Isso me fez repensar muitos dos meus comportamentos padrão, em especial o de achar que a internet é feita de adolescentes e pré-adolescentes. Curioso que essa noção não tem nenhuma razão de ser além do fato de que EU era adolescente quando entrei aqui, de que na minha experiência pessoal todos os idiotas que causavam revolta na internet também ERAM adolescentes. Foi nessa época que meu "streetwise" online se formou e foi assim que eu encarei toda e qualquer briga online desde então, como rusguinha de adolescentes que são super machões online mas, na hora do vamos-ver, olham pro outro lado com cara de cu. Claro que desde aquela época existem sites de terroristas, de nazistas, grupos organizados de praticantes de crime de ódio, etc. Mas, primeiro, aqui no Brasil isso era meio que lenda até agora. Rola muito submundo de pedofilia na internet brasileira, mas submundo de racismo pra mim era coisa de americano e europeu. Não mais. Adolescentes trollzinhos não angariam 500 mil reais nem mapas esquemáticos de casa de festa de faculdade onde se pretende encenar um massacre armado. Isso não é pilha pra conseguir atenção. Isso é doença de verdade, e os doentes estão aqui entre nós. Pra mim, ao menos, acabou a farra dos flame wars e das trollagens sem medo de ser feliz. Acabou o cinismo de achar que tudo é trollbait. Vou tomar bem mais cuidado com isso a partir de agora.
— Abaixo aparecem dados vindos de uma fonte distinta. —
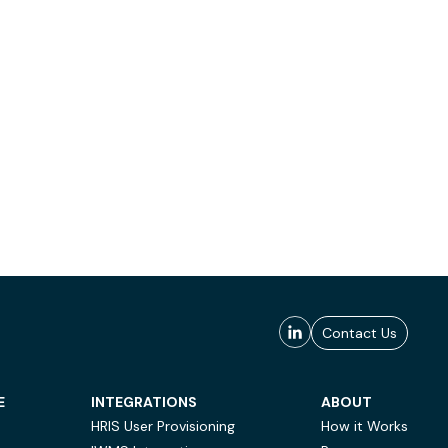
Contact Us
E
INTEGRATIONS
ABOUT
HRIS User Provisioning
How it Works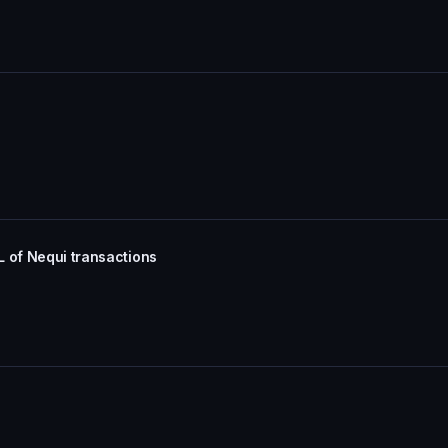
L of Nequi transactions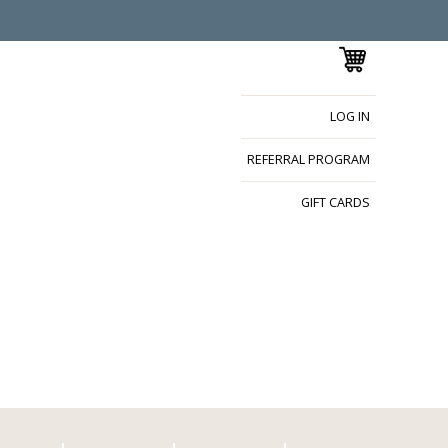
LOG IN
REFERRAL PROGRAM
GIFT CARDS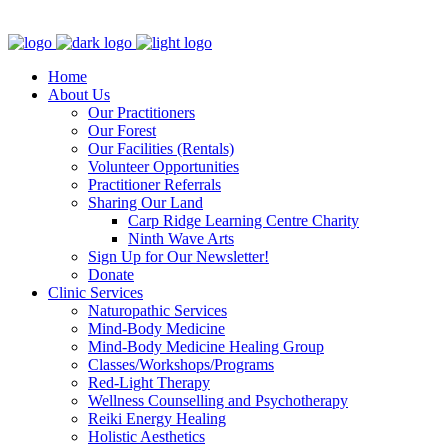
Clinic - 2386 Thomas A Dolan Parkway, Carp, ON K0A 1L0
Home
About Us
Our Practitioners
Our Forest
Our Facilities (Rentals)
Volunteer Opportunities
Practitioner Referrals
Sharing Our Land
Carp Ridge Learning Centre Charity
Ninth Wave Arts
Sign Up for Our Newsletter!
Donate
Clinic Services
Naturopathic Services
Mind-Body Medicine
Mind-Body Medicine Healing Group
Classes/Workshops/Programs
Red-Light Therapy
Wellness Counselling and Psychotherapy
Reiki Energy Healing
Holistic Aesthetics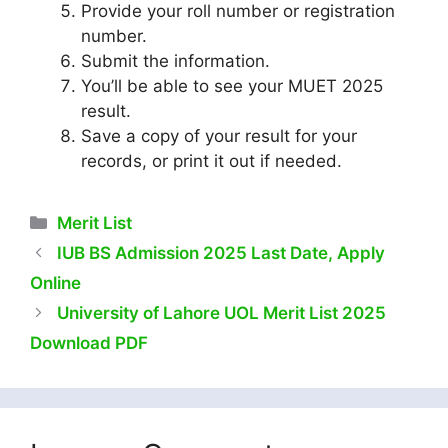
Provide your roll number or registration
number.
Submit the information.
You’ll be able to see your MUET 2025
result.
Save a copy of your result for your
records, or print it out if needed.
Categories
Merit List
IUB BS Admission 2025 Last Date, Apply
Online
University of Lahore UOL Merit List 2025
Download PDF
E eu sei que não sou o único a rever meus conceitos depois dessa história. Ontem, depois da prisão de dois dos envolvidos no tal site, uma treta sem precedentes eclodiu na minha timeline do Twitter, em que um grupinho acusava outro de ter dado moral ao Silvio Koerich ao retwittar um texto (bem tosco, diga-se) do cara sacaneando o feminismo. A despeito de achar que nenhum dos dois grupos envolvidos lidou com a situação de forma adulta (e não faço críticas porque, como eu, todos deviam estar ainda atordoados com a notícia), acho que o episódio ilustrou muito bem a necessidade de um amadurecimento de conceitos como o que eu me comprometi a adotar ali em cima. Boa parte dessa galera, assim como eu, foi criada nas tretas online de molecagem, e provavelmente também não leva(va) a ferro e fogo certos tipos de provocações. Todos nós já estivemos lá - jogar uma bomba da discórdia no meio da discussão para inflamar os ânimos. É uma técnica clássica para desestabilizar o interlocutor. Nesse espírito, muitos dos sujeitos que não se bicam com o movimento ultrafeminista (que, como todos os movimentos, tem uma causa - justa - no seu cerne, mas que adapta a contundência de sua argumentação de acordo com os interlocutores. Só que quando se fala grosso com quem precisa de grosseria num meio generalista como a internet, pessoas razoáveis também lêem e se sentem trespassadas pelo tom e consequentemente antipatizam com as causas justas por aversão aos argumentos) e costumam usar um machismo irônico nas discussões unicamente para irritar as "adversárias," foram pegos ontem de calças curtas com suas arrobas associadas ao Silvio Koerich (o original, não o fake criminoso) por terem retuitado um desses textos trollbait do cara. Na boa e velha internet-moleque de anteontem, eu teria dado risada do texto. Hoje, o buraco é mais embaixo. E claro que muita gente perdeu a mão ao apontar o dedo pra essa situação, e muita gente perdeu a cabeça ao se defender. Eu vi até gente partindo pra ameaça de processo (e aqui reservo-me ao direito, mesmo tendo prometido ali em cima levar a internet mais a sério, de considerar isso a técnica mais velha, mentirosa e boçal de intimidação do planeta. Pelo menos isso não vão me tirar.) e pouca gente dos dois lados da questão - basicamente o Pablo Villaça e o Israel "Izzy" Nobre - racionalizando a parada e transformando a guerra de cocô em uma reflexão válida. Espero que, conforme os ânimos vão se acalmando, outras pessoas façam o mesmo. Eu estou fazendo.

A internet ficou um pouco menos divertida com essa história, mas também ficou um pouco mais segura - felizmente, ANTES de ter consequências desastrosas.